| Current mood: | thoughtful |
Ha
Haha.
Tim says he would like to... what's that word? Sort of like "hire" but more related to the arts. Well anyway, he wants to pay someone to paint some fairly large pieces of art for him. Contemporary ones--maybe abstract--with only a few colors (sounding familiar?). And I say to myself, "I can do that!" And I say to Tim... well, nothing.
Hahaha.
Feeling a little shitty today. Still got my six miles in, but what a chore! Didn't help that it was raining half the day as my nose predicted last night. I called RADA on an impulse and they told me they still had one opening for a seasonal position, so I got ready and drove over there, but in that amount of time they'd filled it. But really, I felt better after that situation than after any of my other job prospects on Industrial Street have left me feeling. I didn't even dress up completely going in because I'm tired of putting so much of myself into this and getting nothing in return but a mortified blush and an ever ballooning sense of failure. The lady there even seemed nice too. Damn.

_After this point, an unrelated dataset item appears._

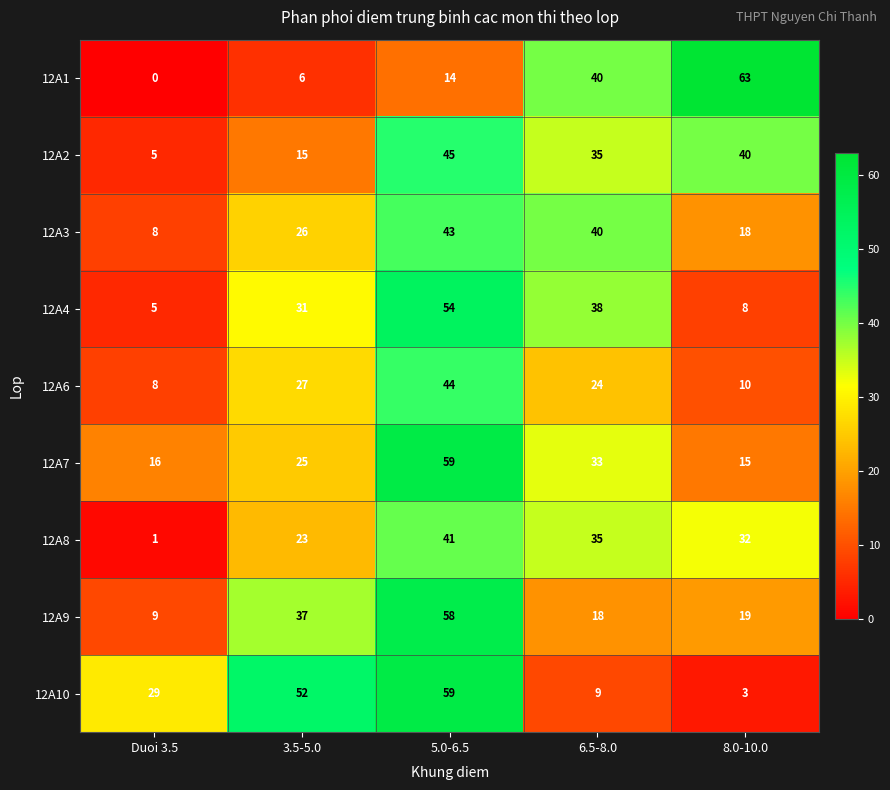

Read the 12A1 value at 8.0-10.0, to the nearest 5.

65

Talked to Clint for an hour today. Nothing exciting. Mostly dog talk and both of us droning on about how confused we are. Apparently "I don't know" is the new bread and butter of my vocabulary. I guess I would have known that a long time ago if I ever talked to anyone but my parents anymore.
Realized while Gazelling that I've walked 36 miles this week. I just wish I had a better way of monitoring my progress than trying on my graduation gown and seeing how much it billows now. I did try on my prom dress a week or so ago, and that was a trip. It fit better than it did back then--it was even, dare I say it, a bit too big. Still I wouldn't mind having the chance to wear it again. I think I could rock it now in ways that 18-year-old Kelsey could ever imagine. Hey to the Ya.
edit: COMMISSIONED! The artsy-hired word is "commissioned." The more you know.